In the real world — where the influence of politics into law enforcement is kept to a harmless minimum — defense counsel is generally known to prosecutors throughout their investigation of a target. According to Mr. Stone, federal prosecutors have known for a year who his lawyers are. Also in the real world, when a defendant has been indicted for a nonviolent crime, has no criminal record and is not a flight risk or an imminent danger to society, prosecutors inform defense counsel of the indictment, send the defense counsel a copy of it and request the peaceful and dignified surrender of the indicted person.
In the current, unreal world — where politics deeply infuse law enforcement — prosecutors use brute force to send a message of terror to innocent defendants. Like all defendants at the time of arrest, Mr. Stone is innocent until proven guilty beyond a reasonable doubt.
What message does brute force send? It is a message of terror, and it has no place in American life. As if to add embarrassment to terror, the feds may have tipped off CNN, which carried all this live in real time.
When I interviewed Mr. Stone on Fox Nation, after a judge released him without requiring any bail, he told me that he will not cave to this terror but he is willing to speak with the prosecutors. Mr. Stone wavered a bit when I pressed him on the nature and extent of any communication between his lawyers and Mr. Mueller’s team and on the nature of any cooperation by him personally with Mr. Mueller. As a practical matter, his lawyers must communicate with Mr. Mueller’s team to address the logistics of pretrial events, as well as their discovery of the evidence in the government’s possession.

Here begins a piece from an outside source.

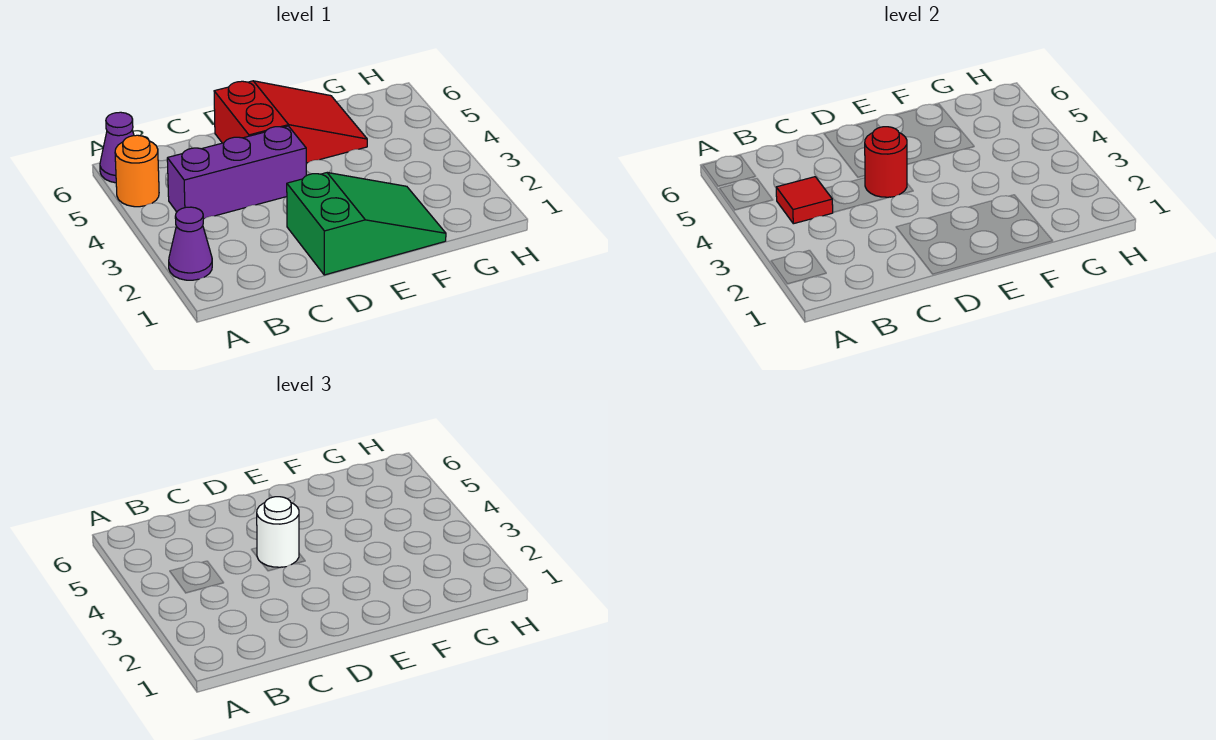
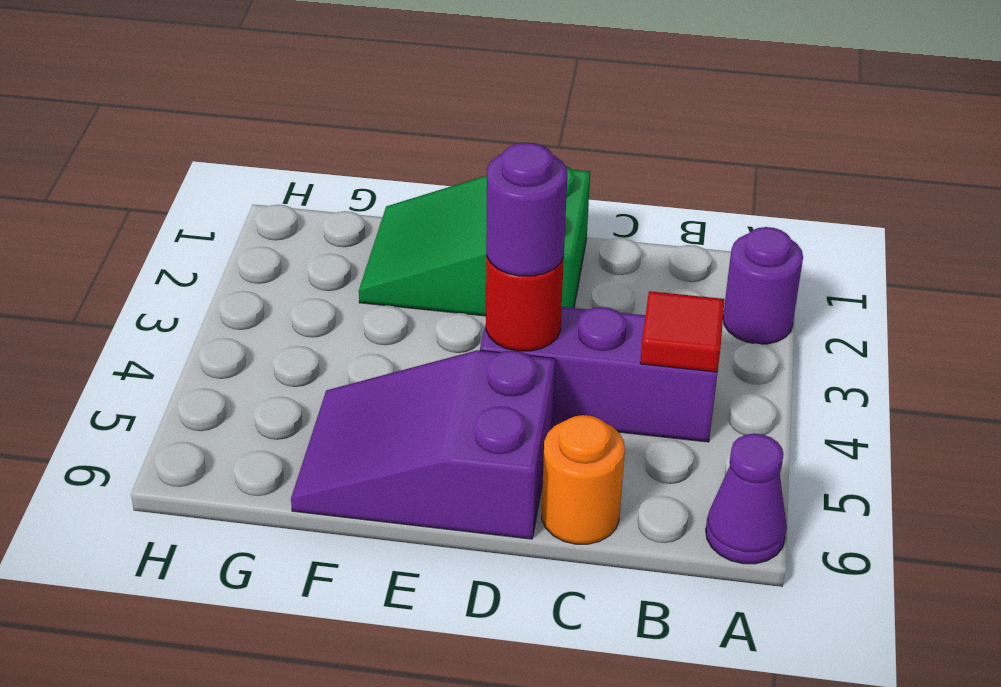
purple 1x1 cone [169,207,212,280] -> purple 1x1 round brick [723,227,803,344]
orange 1x1 round brick [115,135,159,207] -> orange 1x1 round brick moved to [542,415,625,544]
white 1x1 round brick [257,497,299,567] -> purple 1x1 round brick [486,143,567,276]
red 2x3 slope [214,81,367,163] -> purple 2x3 slope [291,350,555,539]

One item in the government’s possession that is very problematic constitutionally is the transcript of the testimony Mr. Stone gave to the House Intelligence Committee, wherein the indictment accuses Mr. Stone of lying. Because that testimony is classified, Mr. Stone is not permitted to see it, and his lawyers — who may view it only in a secret facility — may not copy it.
How can they defend against these charges? How can it be that the government has a piece of paper that allegedly is proof of the crime charged and the defendant’s lawyers may not copy it? Didn’t the government waive the classified nature of this document by Mr. Stone’s very presence at the hearing where the document was created? What remains of the constitutional guarantee of confronting one’s accusers and challenging their evidence?
If Mr. Stone goes to trial, the soonest it could be held is early 2020 — in the midst of the Iowa caucuses and the New Hampshire primary and 2 1/2 years after Mr. Mueller’s appointment.
No innocent American merits the governmental treatment Mr. Stone received. It was the behavior of a police state where the laws are written to help the government achieve its ends, not to guarantee the freedom of the people — and where police break the laws they are sworn to enforce. Regrettably, what happened to Roger Stone could happen to anyone.
• Andrew P. Napolitano, a former judge of the Superior Court of New Jersey, is a regular contributor to The Washington Times. He is the author of nine books on the U.S. Constitution.